- [WORK REQUIRED]
Can you rewrite all of the data below with "catalogue / barcode" swapped for "catalog number", leaving every other word unchanged and the pictures out?

begin DATA FOR PROCESSING

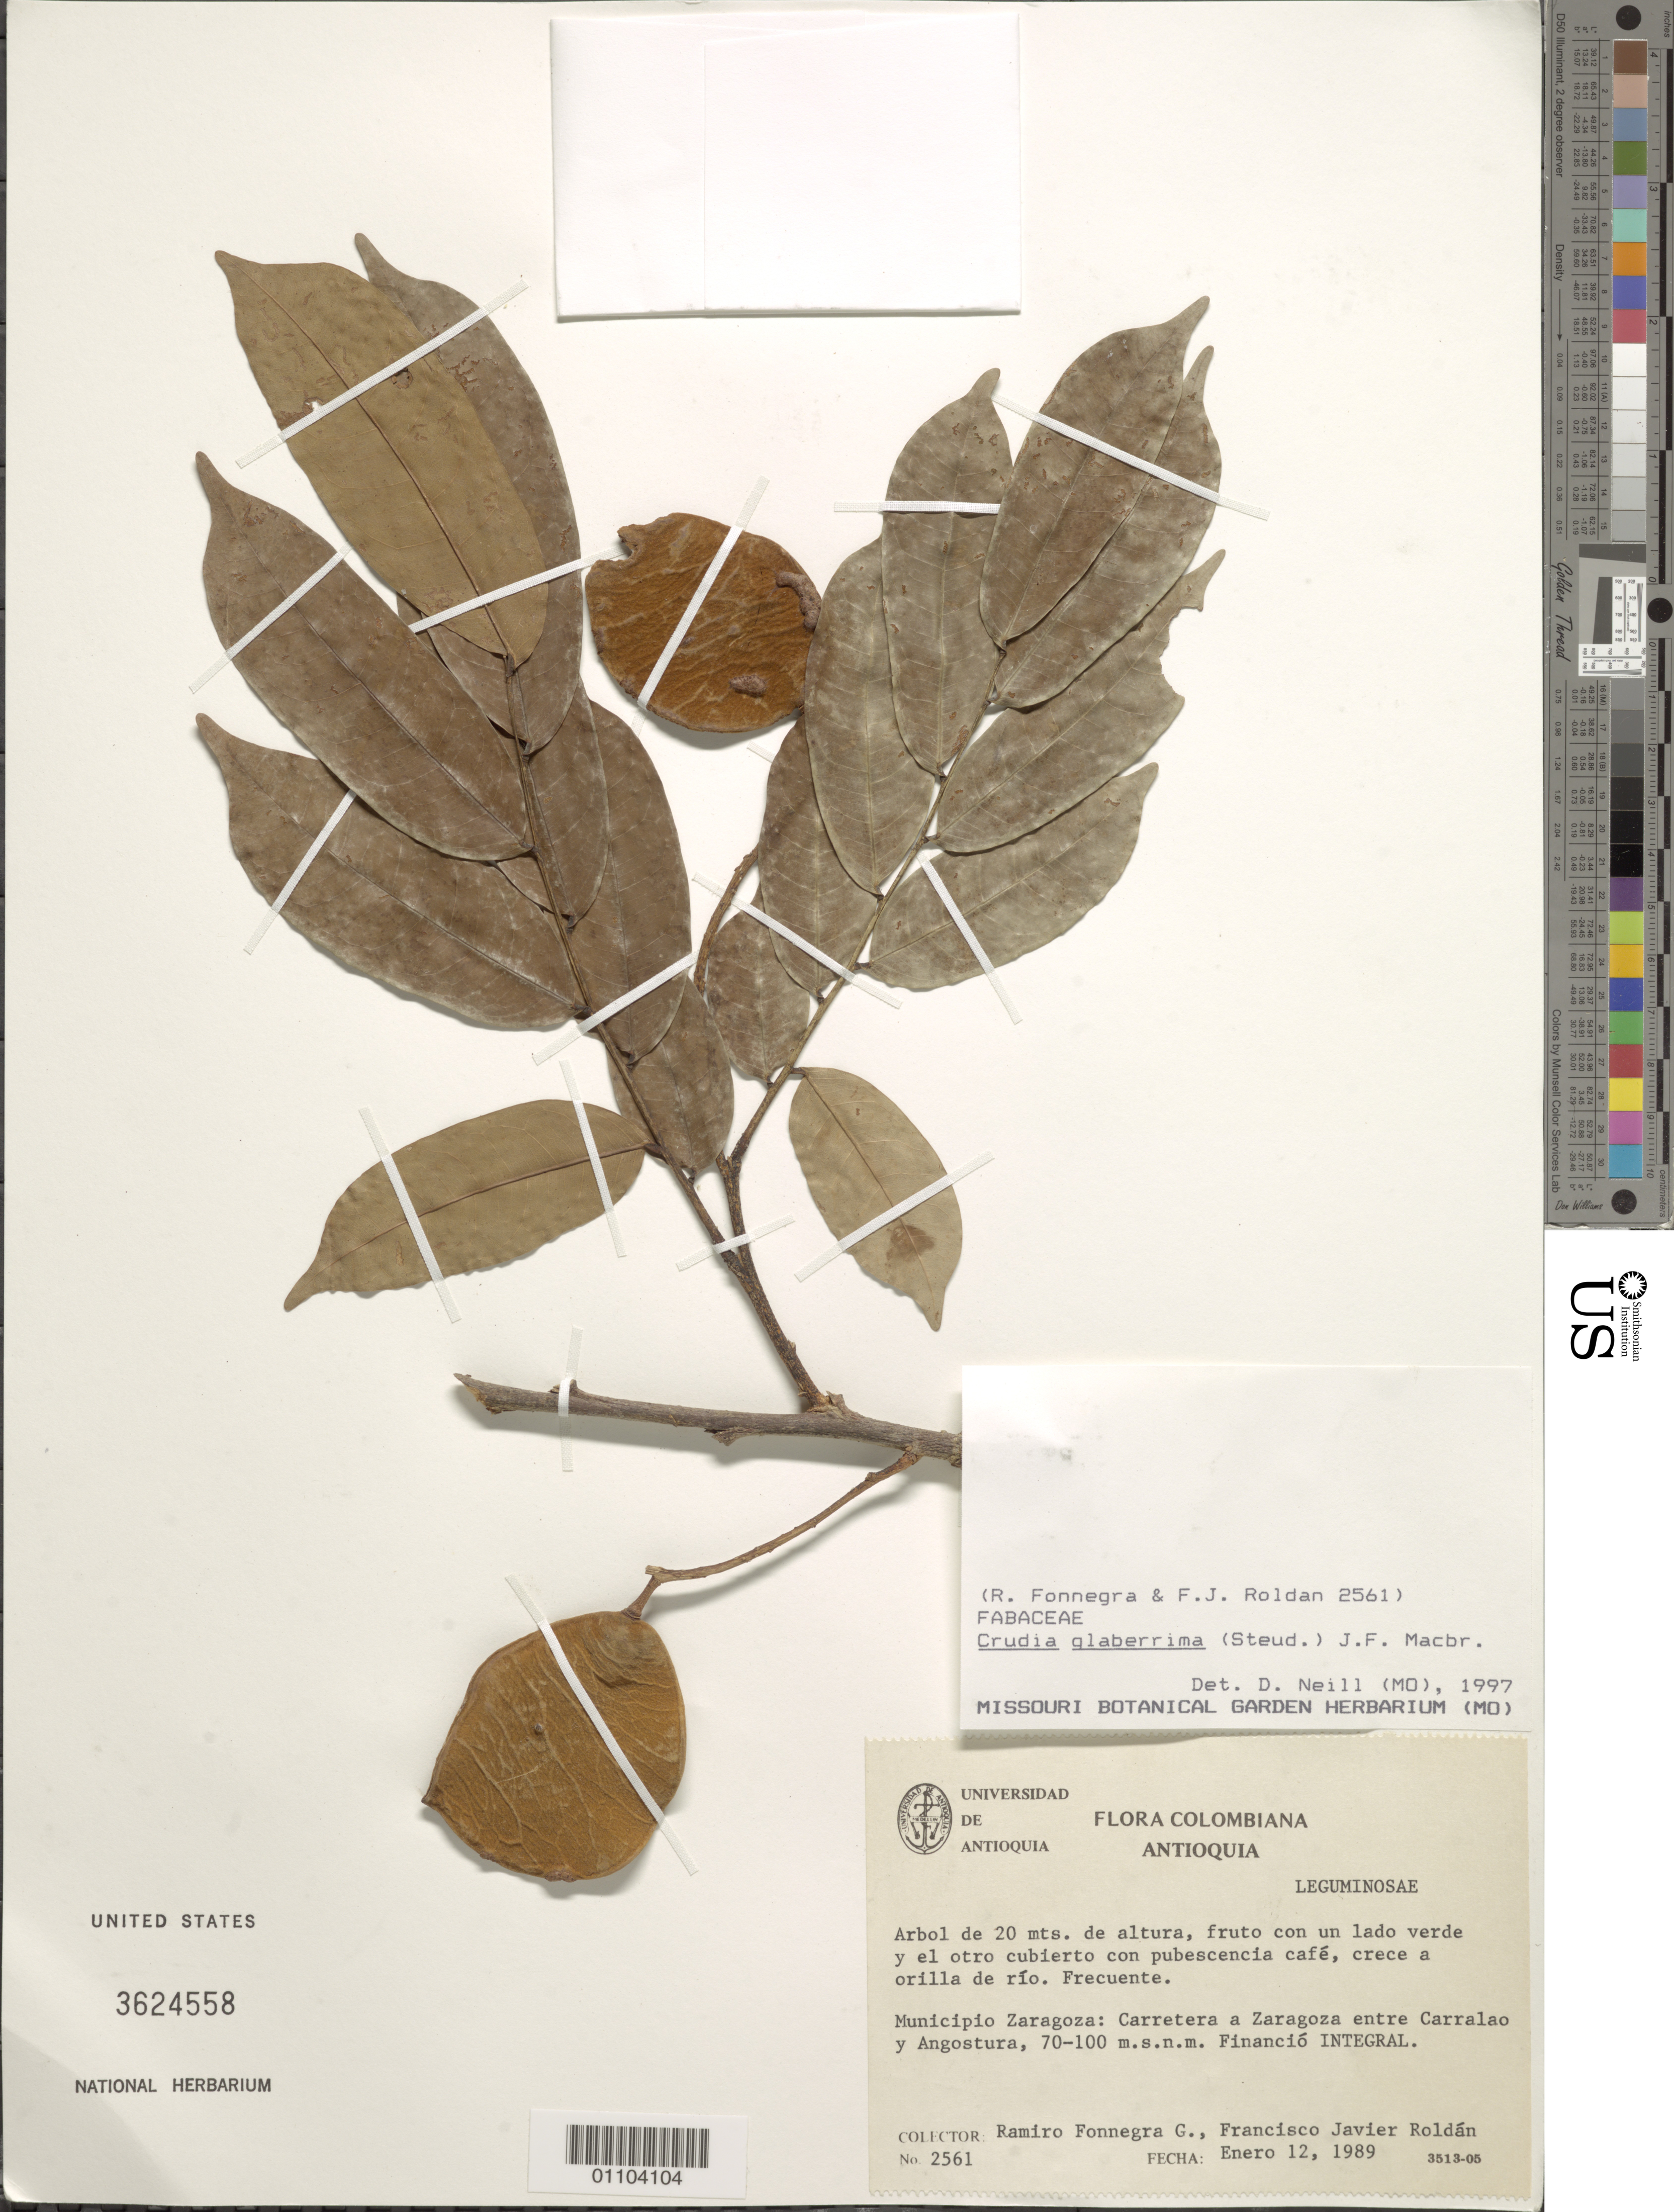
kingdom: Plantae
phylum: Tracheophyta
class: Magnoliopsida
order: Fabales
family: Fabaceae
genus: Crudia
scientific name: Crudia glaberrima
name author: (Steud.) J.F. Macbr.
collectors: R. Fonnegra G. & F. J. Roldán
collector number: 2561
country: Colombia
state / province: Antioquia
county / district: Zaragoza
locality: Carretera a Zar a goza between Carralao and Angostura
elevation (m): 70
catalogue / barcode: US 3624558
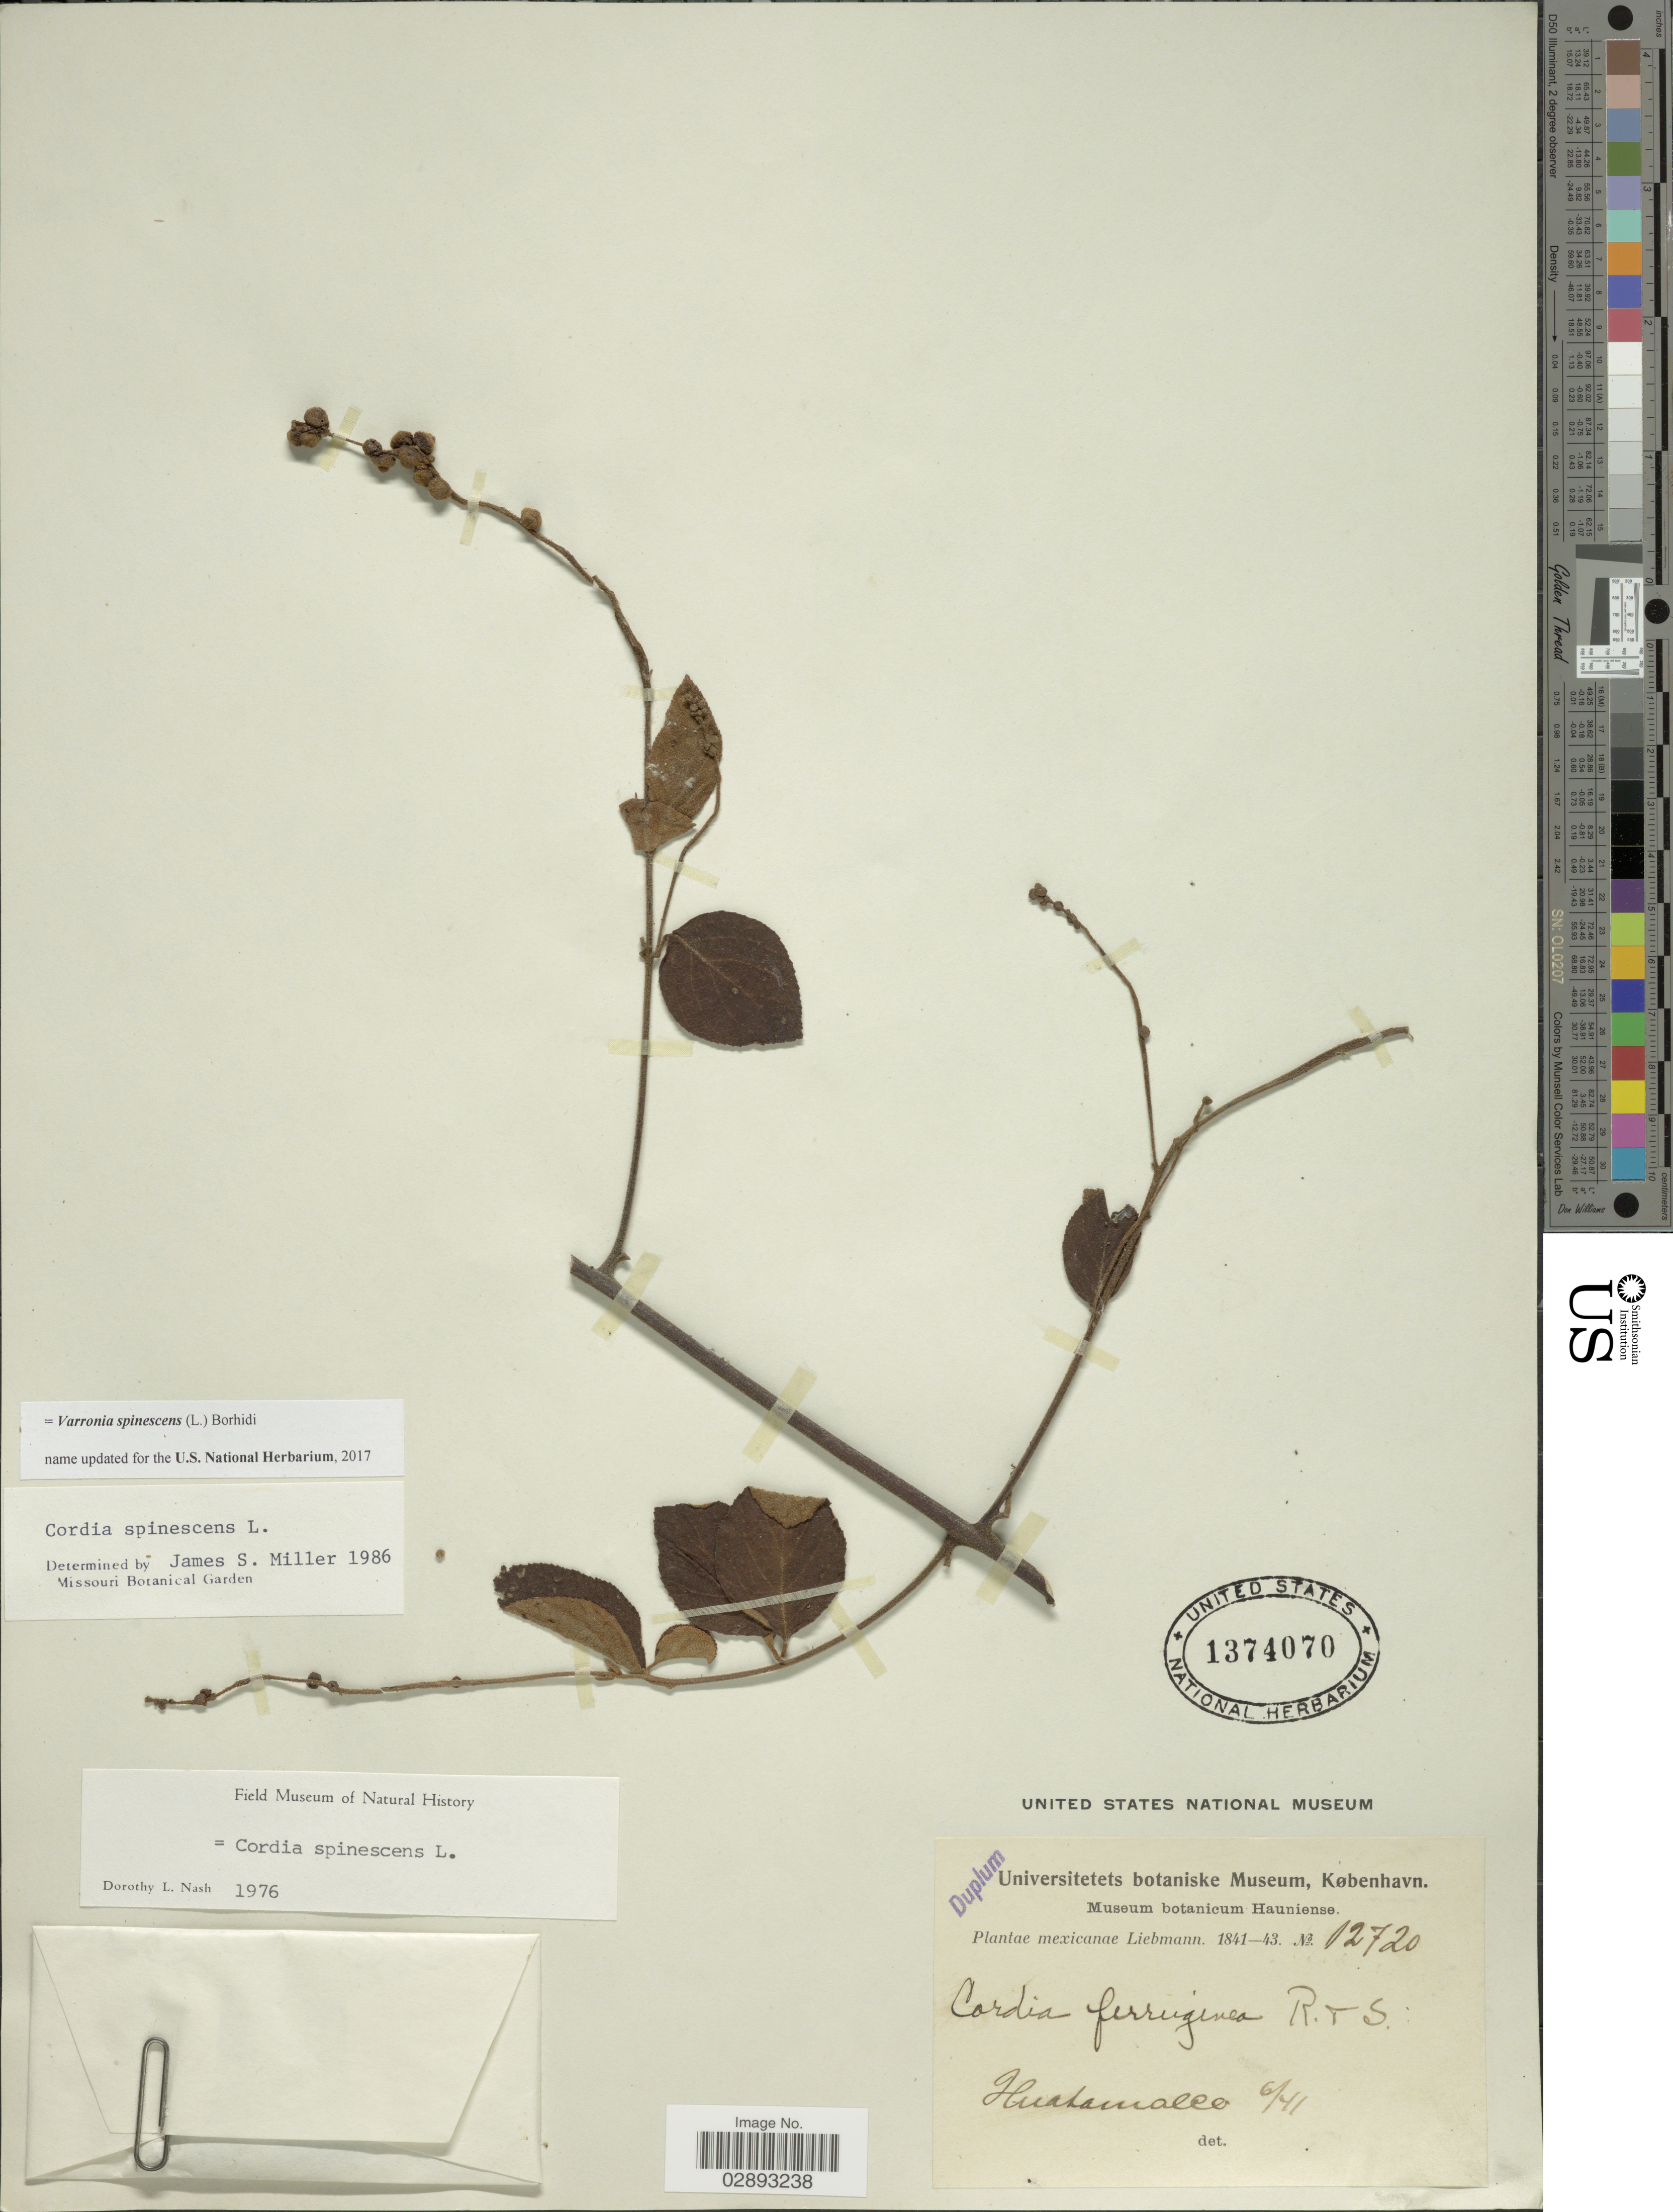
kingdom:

end DATA FOR PROCESSING

- [OUTPUT OF THE TASK]
kingdom: Plantae
phylum: Tracheophyta
class: Magnoliopsida
order: Fabales
family: Fabaceae
genus: Crudia
scientific name: Crudia glaberrima
name author: (Steud.) J.F. Macbr.
collectors: R. Fonnegra G. & F. J. Roldán
collector number: 2561
country: Colombia
state / province: Antioquia
county / district: Zaragoza
locality: Carretera a Zar a goza between Carralao and Angostura
elevation (m): 70
catalog number: US 3624558
kingdom:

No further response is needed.